A husky laugh tickled her skin. “You kicked someone?”
“Amongst other things.”
“Why? They were rescuing you.”
She gave the tip of his pointed ear a tiny pinch. “They were beating up my man. And it was twelve on fucking one! That isn’t fair,” she argued. “Look at you! How could I just sit and do nothing when they were doing this to you?”
Sloane drew in a deep and painful-sounding breath. She was no doctor, but she did not like the sound his lungs made. “I am… very proud to be your man.”
“And I’m proud to be your consort,” she replied, hugging him as close as she dared.
Resting his head on her shoulder, he whispered, “Cece…”
Hiss. Thud. Thud.
Eyes stinging, adrenaline surging, and rage searing her veins, Cecilia leapt up from Sloane’s lap.
Teeth bared, she put herself in front of him and yanked the knife out of her pocket.
Her elf said something, some order she was too furious to hear, when she unsheathed the blade and held it with both hands before her — pointed directly at the big, green orc who made the terrible mistake of stepping into the room.
“You can’t take him,” she cried, a furious tear spiraling down her cheek.

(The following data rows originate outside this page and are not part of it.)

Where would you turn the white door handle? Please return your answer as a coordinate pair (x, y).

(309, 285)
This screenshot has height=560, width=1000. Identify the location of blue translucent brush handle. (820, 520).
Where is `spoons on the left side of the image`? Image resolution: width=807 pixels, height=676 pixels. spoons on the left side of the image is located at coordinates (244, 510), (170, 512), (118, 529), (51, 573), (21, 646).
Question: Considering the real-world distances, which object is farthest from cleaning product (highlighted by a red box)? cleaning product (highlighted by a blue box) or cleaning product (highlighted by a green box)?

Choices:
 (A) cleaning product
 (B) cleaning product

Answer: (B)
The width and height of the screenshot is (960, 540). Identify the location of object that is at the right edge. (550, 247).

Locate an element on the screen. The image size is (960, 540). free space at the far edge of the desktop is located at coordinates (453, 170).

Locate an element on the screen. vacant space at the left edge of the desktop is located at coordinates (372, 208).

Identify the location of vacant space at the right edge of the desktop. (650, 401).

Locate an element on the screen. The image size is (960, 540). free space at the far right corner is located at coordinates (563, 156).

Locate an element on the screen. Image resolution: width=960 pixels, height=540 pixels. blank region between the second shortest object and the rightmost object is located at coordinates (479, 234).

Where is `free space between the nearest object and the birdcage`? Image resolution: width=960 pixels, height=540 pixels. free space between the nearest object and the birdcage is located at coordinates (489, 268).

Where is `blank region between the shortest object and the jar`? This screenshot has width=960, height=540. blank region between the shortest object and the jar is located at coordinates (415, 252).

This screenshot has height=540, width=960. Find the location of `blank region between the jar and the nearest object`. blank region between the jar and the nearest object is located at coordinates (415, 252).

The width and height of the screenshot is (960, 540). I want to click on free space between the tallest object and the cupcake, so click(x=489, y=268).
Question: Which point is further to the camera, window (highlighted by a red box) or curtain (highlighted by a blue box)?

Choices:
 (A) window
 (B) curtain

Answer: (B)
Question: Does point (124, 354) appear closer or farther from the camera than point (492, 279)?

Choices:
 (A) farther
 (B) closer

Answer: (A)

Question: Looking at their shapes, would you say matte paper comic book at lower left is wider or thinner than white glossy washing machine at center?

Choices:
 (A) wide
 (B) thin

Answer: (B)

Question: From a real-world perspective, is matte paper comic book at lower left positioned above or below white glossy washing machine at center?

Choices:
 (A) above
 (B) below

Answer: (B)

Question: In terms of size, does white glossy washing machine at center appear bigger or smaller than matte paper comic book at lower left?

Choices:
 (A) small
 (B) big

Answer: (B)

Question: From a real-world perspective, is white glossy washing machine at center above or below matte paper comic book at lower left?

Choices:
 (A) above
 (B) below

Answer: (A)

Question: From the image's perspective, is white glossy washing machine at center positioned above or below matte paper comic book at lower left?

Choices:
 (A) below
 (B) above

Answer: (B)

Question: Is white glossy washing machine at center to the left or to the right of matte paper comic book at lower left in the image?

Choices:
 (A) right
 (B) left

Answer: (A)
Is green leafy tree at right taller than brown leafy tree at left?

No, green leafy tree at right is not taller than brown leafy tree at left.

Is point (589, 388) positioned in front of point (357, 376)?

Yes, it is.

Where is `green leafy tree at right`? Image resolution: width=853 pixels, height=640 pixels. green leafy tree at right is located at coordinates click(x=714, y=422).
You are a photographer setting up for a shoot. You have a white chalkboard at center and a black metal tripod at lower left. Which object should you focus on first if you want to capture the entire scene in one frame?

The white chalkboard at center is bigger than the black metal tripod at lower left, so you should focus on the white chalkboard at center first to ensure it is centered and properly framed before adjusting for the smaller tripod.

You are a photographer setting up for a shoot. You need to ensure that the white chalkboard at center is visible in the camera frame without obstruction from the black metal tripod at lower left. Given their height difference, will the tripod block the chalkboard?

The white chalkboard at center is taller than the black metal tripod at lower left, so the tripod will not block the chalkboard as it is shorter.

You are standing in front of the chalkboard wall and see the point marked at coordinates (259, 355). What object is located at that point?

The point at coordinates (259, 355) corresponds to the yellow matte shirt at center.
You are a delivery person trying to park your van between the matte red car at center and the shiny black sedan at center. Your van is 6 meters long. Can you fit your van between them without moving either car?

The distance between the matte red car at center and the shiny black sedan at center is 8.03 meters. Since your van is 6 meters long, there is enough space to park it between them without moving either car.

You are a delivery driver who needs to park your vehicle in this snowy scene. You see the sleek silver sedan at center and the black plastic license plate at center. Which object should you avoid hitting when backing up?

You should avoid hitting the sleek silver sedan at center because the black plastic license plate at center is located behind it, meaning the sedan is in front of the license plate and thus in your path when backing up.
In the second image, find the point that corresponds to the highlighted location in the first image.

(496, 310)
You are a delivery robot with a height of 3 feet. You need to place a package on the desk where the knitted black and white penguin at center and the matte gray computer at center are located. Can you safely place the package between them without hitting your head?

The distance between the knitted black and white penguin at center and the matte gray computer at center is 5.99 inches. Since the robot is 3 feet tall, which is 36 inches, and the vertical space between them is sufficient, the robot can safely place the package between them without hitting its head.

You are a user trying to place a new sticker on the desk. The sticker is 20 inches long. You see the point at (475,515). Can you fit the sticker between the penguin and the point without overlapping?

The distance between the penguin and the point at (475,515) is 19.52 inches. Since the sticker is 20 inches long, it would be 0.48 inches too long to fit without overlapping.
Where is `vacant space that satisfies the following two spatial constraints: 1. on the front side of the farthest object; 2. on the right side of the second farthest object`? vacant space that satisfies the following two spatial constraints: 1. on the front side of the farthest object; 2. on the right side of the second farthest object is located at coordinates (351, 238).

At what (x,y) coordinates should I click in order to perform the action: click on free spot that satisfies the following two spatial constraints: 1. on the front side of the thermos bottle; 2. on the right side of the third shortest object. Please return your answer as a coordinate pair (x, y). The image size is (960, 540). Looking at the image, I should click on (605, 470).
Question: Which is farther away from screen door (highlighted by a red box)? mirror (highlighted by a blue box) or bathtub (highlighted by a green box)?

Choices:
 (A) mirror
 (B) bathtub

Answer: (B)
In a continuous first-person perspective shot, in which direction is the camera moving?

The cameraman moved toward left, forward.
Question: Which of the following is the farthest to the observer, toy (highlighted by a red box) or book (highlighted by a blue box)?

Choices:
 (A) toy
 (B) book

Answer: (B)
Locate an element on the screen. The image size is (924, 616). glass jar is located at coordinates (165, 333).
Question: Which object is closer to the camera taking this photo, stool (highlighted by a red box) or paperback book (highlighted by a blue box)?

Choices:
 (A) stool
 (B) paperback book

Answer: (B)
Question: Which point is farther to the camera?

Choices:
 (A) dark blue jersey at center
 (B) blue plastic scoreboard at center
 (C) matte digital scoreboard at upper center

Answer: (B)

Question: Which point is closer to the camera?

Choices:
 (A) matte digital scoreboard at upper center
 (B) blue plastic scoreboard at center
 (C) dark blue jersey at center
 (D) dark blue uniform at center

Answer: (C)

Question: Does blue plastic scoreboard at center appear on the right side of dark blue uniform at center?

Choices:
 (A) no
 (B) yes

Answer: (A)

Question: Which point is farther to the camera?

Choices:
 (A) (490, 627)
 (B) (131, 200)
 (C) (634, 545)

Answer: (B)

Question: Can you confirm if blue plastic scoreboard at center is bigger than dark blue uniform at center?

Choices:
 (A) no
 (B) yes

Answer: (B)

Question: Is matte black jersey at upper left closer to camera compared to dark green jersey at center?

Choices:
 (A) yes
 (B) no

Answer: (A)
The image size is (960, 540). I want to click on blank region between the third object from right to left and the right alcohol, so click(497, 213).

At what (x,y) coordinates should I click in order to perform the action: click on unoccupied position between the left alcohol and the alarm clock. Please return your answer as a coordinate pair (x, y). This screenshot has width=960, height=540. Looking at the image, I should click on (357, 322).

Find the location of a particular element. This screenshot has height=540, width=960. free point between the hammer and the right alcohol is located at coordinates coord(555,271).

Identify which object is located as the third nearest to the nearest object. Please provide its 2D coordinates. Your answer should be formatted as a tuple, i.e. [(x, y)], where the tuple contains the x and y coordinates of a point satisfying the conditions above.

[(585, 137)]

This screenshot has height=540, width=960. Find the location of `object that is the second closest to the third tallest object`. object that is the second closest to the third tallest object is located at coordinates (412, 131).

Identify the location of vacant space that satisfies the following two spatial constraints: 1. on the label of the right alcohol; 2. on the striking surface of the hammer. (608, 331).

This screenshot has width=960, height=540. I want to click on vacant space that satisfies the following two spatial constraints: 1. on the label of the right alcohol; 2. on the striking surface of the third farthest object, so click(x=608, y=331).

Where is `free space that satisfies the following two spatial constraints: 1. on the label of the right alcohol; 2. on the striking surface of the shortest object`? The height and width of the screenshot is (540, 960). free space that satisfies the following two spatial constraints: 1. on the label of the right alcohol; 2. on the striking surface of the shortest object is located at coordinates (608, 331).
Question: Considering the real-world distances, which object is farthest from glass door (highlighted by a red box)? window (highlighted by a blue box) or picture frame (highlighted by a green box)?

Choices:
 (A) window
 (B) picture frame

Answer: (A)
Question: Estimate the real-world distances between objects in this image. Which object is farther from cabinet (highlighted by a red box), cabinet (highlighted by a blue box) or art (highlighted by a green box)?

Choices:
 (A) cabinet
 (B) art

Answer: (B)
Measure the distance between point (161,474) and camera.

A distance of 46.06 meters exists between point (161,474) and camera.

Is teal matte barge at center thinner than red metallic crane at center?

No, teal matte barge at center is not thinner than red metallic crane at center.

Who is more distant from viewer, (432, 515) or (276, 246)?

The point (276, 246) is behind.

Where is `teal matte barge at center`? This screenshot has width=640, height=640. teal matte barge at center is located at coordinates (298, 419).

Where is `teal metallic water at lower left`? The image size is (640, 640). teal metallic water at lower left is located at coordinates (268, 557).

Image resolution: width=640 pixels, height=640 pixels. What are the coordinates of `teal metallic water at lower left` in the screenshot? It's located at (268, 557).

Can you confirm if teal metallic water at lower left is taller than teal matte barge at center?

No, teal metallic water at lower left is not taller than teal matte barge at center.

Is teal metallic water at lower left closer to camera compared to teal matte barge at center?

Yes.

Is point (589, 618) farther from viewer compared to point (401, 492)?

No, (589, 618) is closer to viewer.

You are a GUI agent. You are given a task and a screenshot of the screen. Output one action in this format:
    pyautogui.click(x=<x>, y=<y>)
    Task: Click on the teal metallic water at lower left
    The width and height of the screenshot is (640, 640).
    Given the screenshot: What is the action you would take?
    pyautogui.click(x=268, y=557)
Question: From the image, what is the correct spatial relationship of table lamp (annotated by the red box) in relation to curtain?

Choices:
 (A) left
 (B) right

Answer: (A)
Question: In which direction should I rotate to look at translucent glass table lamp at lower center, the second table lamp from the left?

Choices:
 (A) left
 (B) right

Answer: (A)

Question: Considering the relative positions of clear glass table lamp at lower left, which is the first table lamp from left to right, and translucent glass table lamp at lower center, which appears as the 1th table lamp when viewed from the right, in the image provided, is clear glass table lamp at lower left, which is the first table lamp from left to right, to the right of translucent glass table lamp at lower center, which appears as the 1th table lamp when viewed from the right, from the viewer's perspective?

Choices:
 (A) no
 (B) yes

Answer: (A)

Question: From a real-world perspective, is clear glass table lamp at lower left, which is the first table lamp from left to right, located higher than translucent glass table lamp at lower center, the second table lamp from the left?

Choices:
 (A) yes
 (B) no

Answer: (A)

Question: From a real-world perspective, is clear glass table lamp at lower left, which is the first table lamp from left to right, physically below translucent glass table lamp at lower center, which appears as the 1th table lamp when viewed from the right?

The orc, dressed in a leather jacket and dark jeans, stopped short in the doorway. From behind him, a much smaller, golden-skinned woman poked her head out.
“Oh,” the woman huffed, “you must be Cecilia.”
Raising the knife, she barked, “My name is Cece and I’m Sloane’s consort. It’s too late. You can’t take him away from me!”
The orc put his kohl-dark hands on his lean hips. Letting out a very put-upon sigh, he said to the woman, “This is what you wanted to talk about, isn’t it?”